El momento tuvo que haber sido tenso, hasta dramático. Cristo Jesús no respondió a su pesquisidor. Pilato lo apremió: “¿A mí no me hablas? ¿No sabes que tengo autoridad para crucificarte, y que tengo autoridad para soltarte?” Con una confianza imperturbable, Jesús respondió: “Ninguna autoridad tendrías contra mí, si no te fuese dada de arriba”. Juan 19:10, 11.
Difícilmente podemos leer episodios como ésos que culminaron en la crucifixión sin sentirnos profundamente conmovidos. La suposición de Pilato de que él podía determinar el destino de Jesús; la certeza que Jesús tenía de que Dios solamente era quien gobernaba su destino: estos dos puntos de vista tienen consecuencias que van mucho más allá del significativo acontecimiento cuando esos dos hombres se vieron frente a frente.

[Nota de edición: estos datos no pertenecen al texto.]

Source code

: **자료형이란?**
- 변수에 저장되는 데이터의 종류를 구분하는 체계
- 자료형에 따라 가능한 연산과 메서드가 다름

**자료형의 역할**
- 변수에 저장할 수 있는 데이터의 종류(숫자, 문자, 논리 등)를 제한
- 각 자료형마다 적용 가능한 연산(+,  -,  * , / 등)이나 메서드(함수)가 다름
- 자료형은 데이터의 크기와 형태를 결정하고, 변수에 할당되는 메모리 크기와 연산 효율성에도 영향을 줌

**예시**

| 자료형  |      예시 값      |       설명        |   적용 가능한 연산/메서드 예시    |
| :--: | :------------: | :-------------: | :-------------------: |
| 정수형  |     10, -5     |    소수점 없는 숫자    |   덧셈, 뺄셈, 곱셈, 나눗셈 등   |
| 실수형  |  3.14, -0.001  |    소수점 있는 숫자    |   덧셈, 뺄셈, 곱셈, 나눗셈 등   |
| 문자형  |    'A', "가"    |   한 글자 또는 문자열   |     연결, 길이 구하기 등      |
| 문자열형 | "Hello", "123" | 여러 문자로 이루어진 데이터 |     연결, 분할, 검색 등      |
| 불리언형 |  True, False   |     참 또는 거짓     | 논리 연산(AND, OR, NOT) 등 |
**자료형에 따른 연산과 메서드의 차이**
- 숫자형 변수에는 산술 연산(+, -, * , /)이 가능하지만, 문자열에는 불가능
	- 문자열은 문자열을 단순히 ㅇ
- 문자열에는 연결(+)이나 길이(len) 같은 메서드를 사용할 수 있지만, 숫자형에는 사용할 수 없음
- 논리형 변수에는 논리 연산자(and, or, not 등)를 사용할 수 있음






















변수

La suposición de Pilato nos presenta un reto incluso hoy en día. E intimidó a la gente mucho antes de la época de Jesús. Lo que Pilato dijo simbolizó una falacia mortal básica: la creencia de que la gente, los lugares, los acontecimientos, pueden ejercer un control decisivo sobre nuestras vidas. Moisés, cuando se enfrentó a Faraón, al prepararse para conducir a los israelitas fuera de Egipto, debe de haber sentido la arrogancia de la suposición de Pilato; Elías la sintió con Jezabel; los tres jóvenes hebreos con el rey Nabucodonosor y su horno de fuego ardiendo.